Cooper — to those outside of his political base — has been more lawyer than leader.
We choose public officials, of which many — if not most — are career lawyers. But in office we don’t expect them to continue as lawyers. Rather, we expect them to be the representatives and statesmen they promised they would be.
Republicans in the General Assembly have been overzealous, as well. A special session to approve recovery money after Hurricane Matthew in many ways devolved into an ugly portrayal of partisanship and political infighting.
Cooper predictably continued this trend.
The winter storm has, for a few days anyway, distracted the governor from the courtroom fights, delaying further legal maneuvers and litigious threats. The storm has wreaked havoc across the United States and especially in the South, which isn’t typically prepared for Midwest-like snow and cold.
Cooper quickly declared a state of emergency and urged residents to stay inside and to be safe. He talked about a fatal crash resulting from the weather and was sincere in his efforts to avoid another such tragedy. He discussed power outages, of which there were thousands, and the hundreds of problems on the roads. Cooper discussed the dangers of carbon monoxide poisoning from heaters and the importance of proper ventilation.

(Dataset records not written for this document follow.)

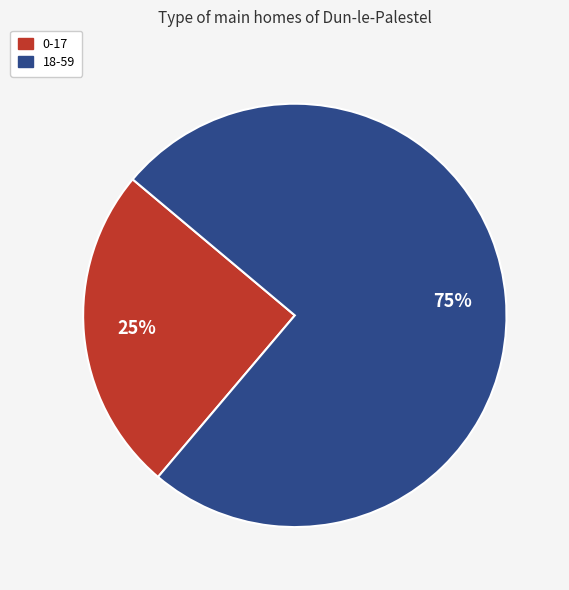

To the nearest percent, what is the combined percentage of 0-17 and 18-59?

100%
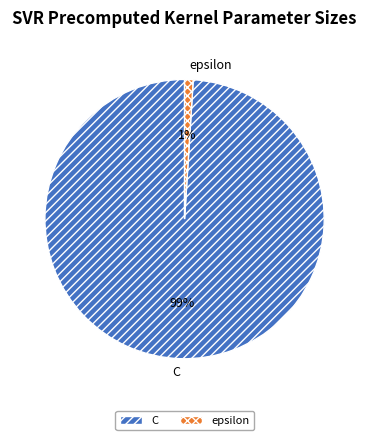

To the nearest percent, what is the difference between the C and epsilon slice percentages?

98%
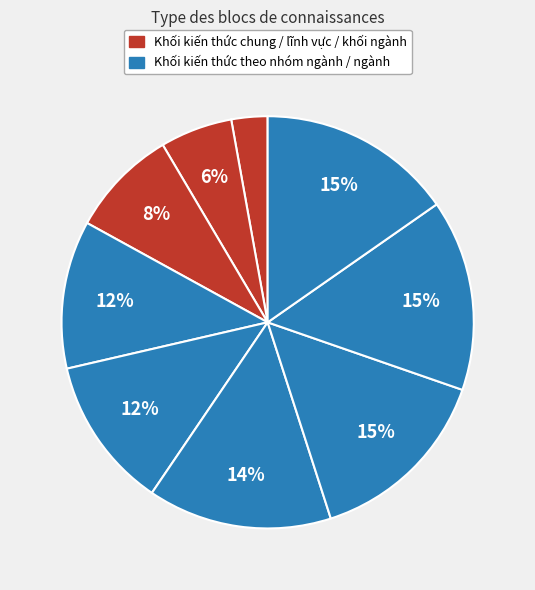

How many segments does this pie chart have?

9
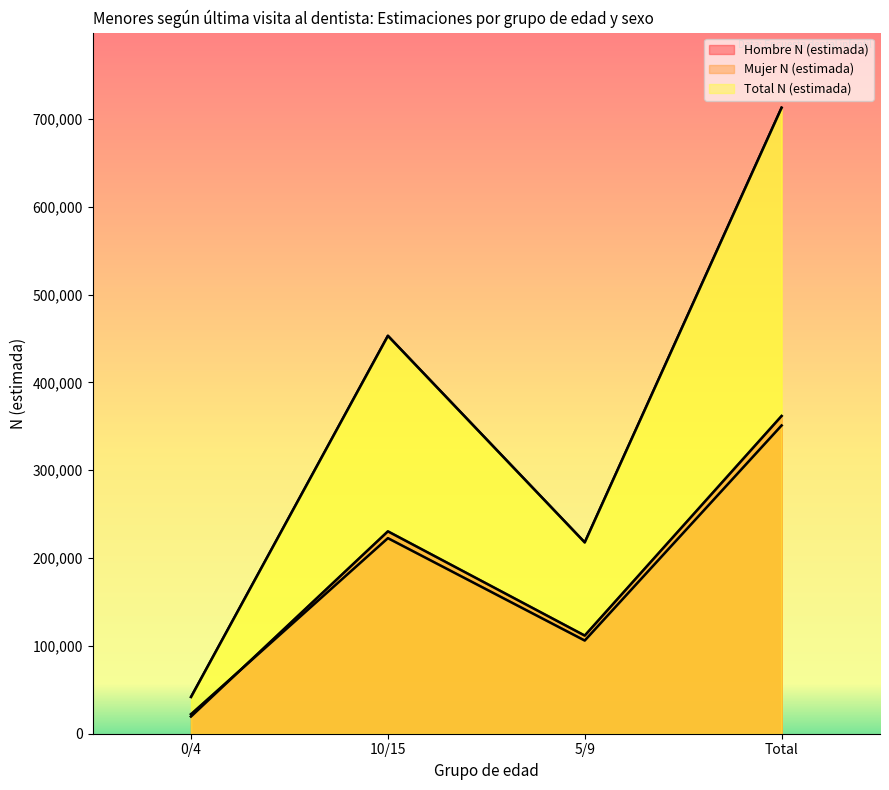

Rank the categories by Mujer N (estimada) value from highest to lowest.

Total, 10/15, 5/9, 0/4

Snowfall was more significant in the Triad than in the Triangle, which nonetheless is dealing with icy roads, sidewalks, parking lots, and driveways. The temperatures became brutally and dangerously cold, and Cooper admirably praised state transportation and public safety workers.

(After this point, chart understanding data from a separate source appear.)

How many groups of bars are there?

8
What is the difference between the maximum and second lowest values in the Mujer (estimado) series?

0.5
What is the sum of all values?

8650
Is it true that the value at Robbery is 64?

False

The governor acted out of consequence and necessity, but it’s times such as these that calm, measured, leadership — however elemental and pedantic — are foremost priorities.
As Pat McCrory made clear after Hurricane Matthew.
In his inaugural address Saturday, Cooper offered a fanciful vision for the future of North Carolina government.
“Now is not the time to point fingers or dwell on recent battles,” he said. “The people of this state are tired of yesterday’s politics. You expect — and deserve — public servants who reject cynicism, who don’t succumb to political paralysis, who negotiate differences in good faith.”
Because of the winter storm, Cooper has shown he can lead. Let’s hope this becomes the rule and not an exception limited to natural disasters and catastrophes that happen outside the scope of daily governance.